Un Etat laïque pour une société multiconfessionnelle
par Orélien Péréol
mardi 26 mars 2013
La Cour de cassation vient de prendre deux décisions à propos de licenciements pour ports de signes religieux au travail. Elle a validé le licenciement dans une entreprise publique et l’a cassé dans une entreprise privée.


Ce faisant, elle a cassé une interprétation de la laïcité contraire à l’essence de cette laïcité, et qui court dans les discours publics et dans les esprits depuis quelques années. Ce faisant, elle est revenue à la laïcité en ce qu’elle est vraiment : une obligation de l’Etat à la neutralité religieuse et non pas un commandement de l’Etat à ce que les citoyens professent publiquement un athéisme quelles que soient leurs convictions religieuses réelles. La laïcité est un arbitrage (de l’Etat et seulement de l’Etat) de la présence des religions dans la société dans une indifférence positive envers chacune. Notre nouvelle laïcité est une profession d’athéisme par l’Etat dont il s’autorise pour commander un affichage d’athéisme aux citoyens. Cette laïcité athéisme public implique une division des personnes entre un espace privé et un espace public qui n’obéissent pas aux mêmes règles.
Une loi dite « contre le voile à l’école » a mis cette laïcité athéisme public à la place de la laïcité arbitrage.

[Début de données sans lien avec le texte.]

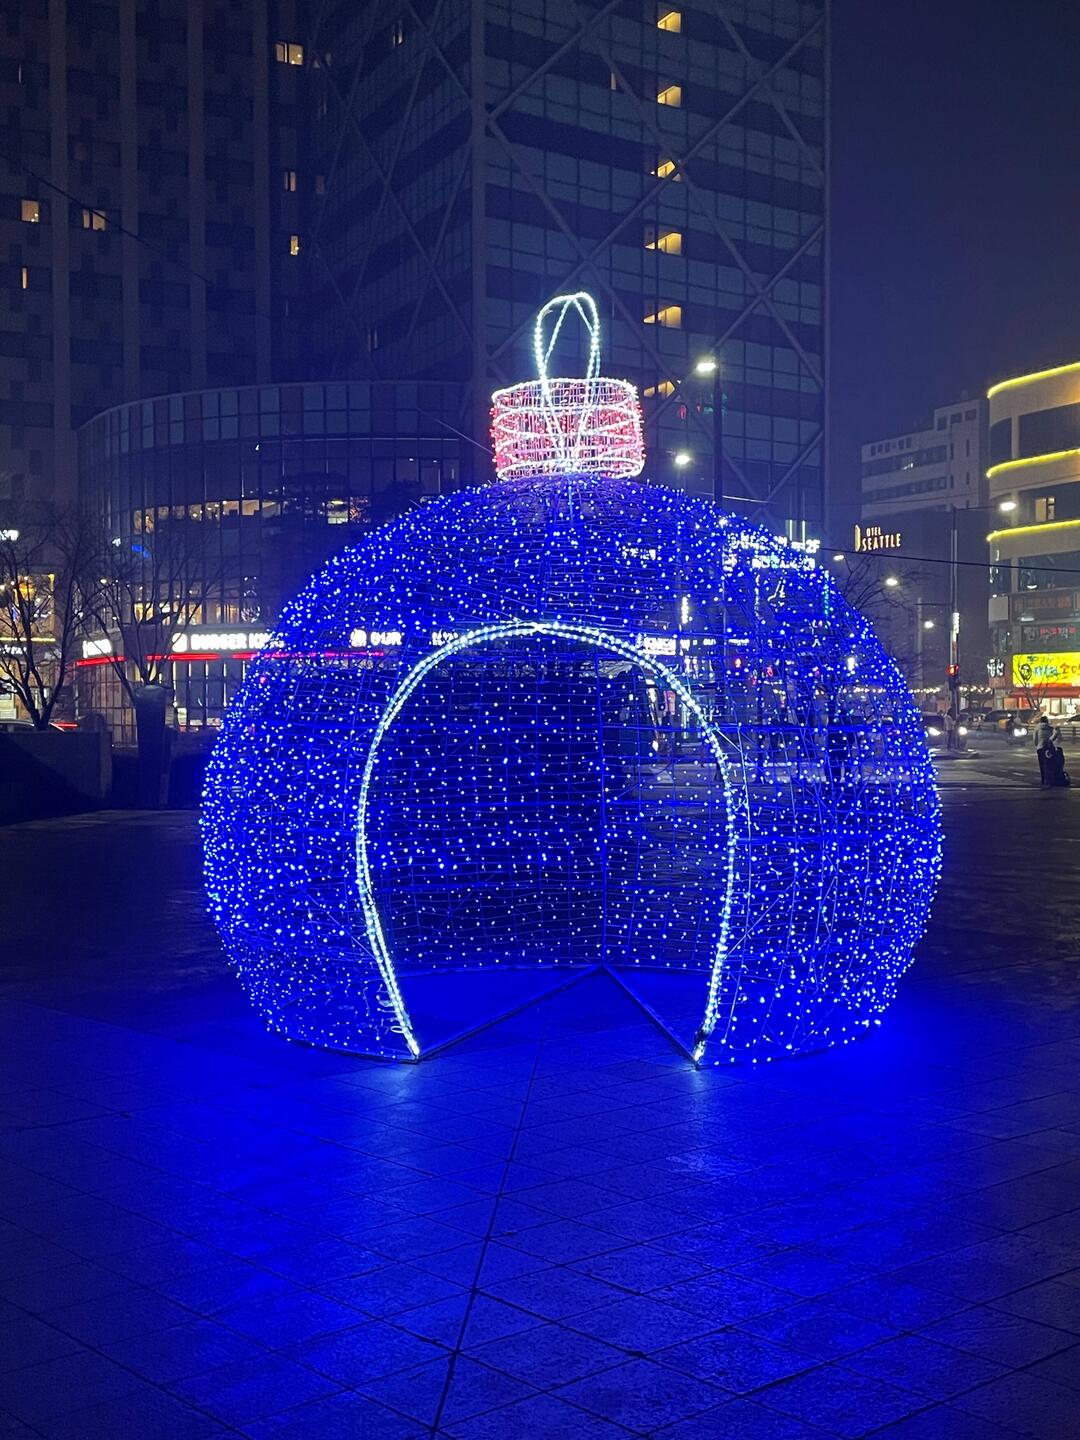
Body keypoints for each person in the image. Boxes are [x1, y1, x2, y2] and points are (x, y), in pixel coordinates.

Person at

Elle a renversé à 180° la signification de la laïcité : d’une organisation de la liberté des citoyens, elle a fait une contrainte.
Cette position est intenable psychologiquement puisqu’elle impose d’avoir deux personnalités : une personnalité de l’entre soi avec un esprit religieux et une personnalité de la rue, des trains, du travail… qui ment aux autres en affichant un athéisme de façade.
Cette position est intenable politiquement car il faudrait sortir de l’espace public toutes les manifestations de religion, principalement les églises, les cathédrales, les calvaires à la croisée des chemins…etc. ce qui n’est pas envisageable.
Au lieu de prendre ces décisions de la cour de cassation comme une occasion de réfléchir à la laïcité, d’en discuter, les commentaires publiés sont tous dans le même sens d’une dénonciation, horrifiée bien souvent : il s’agirait là d’un renoncement au principe de laïcité.
Bien des commentaires expriment l’idée que la laïcité ne s’appliquerait pas partout de la même façon. C’est un contresens. La laïcité n’est pas la laïcité de la société. Il n’y a pas de comportement laïque des personnes. Il n’y a pas de laïcité des citoyens.
Philippe Valls parle de « mise en cause du principe de laïcité » ! C’est tout le contraire ! C’est une décision qui s’appuie sur la laïcité-arbitrage et la promeut. La République sort renforcée de cet arrêt. C’est une base à laquelle il faut revenir, sans prendre cinq ans, sans mobiliser les derniers recours du ministère de la Justice. Nous devons l’avoir en nous et la faire fonctionner. Il nous faut retrouver la laïcité-arbitrage et quitter ce qui s’appelle maintenant laïcité et qui est une autorisation pour l’Etat de contraindre les citoyens.
Cette décision applique la laïcité : l’Etat dans ses diverses administrations ne peut permettre qu’un de ses serviteurs affiche sa religion. Tous les autres font ce qu’ils veulent.
Au lieu de cela, les hommes politiques vont proclamer de nouvelles lois du côté de la laïcité-athéisme public et augmenter les problèmes sociétaux, faisant apparaître la nécessité pour eux de nouvelles lois, encore de nouvelles lois, ainsi qu’on peut voir cette augmentation depuis la loi « sur le voile ».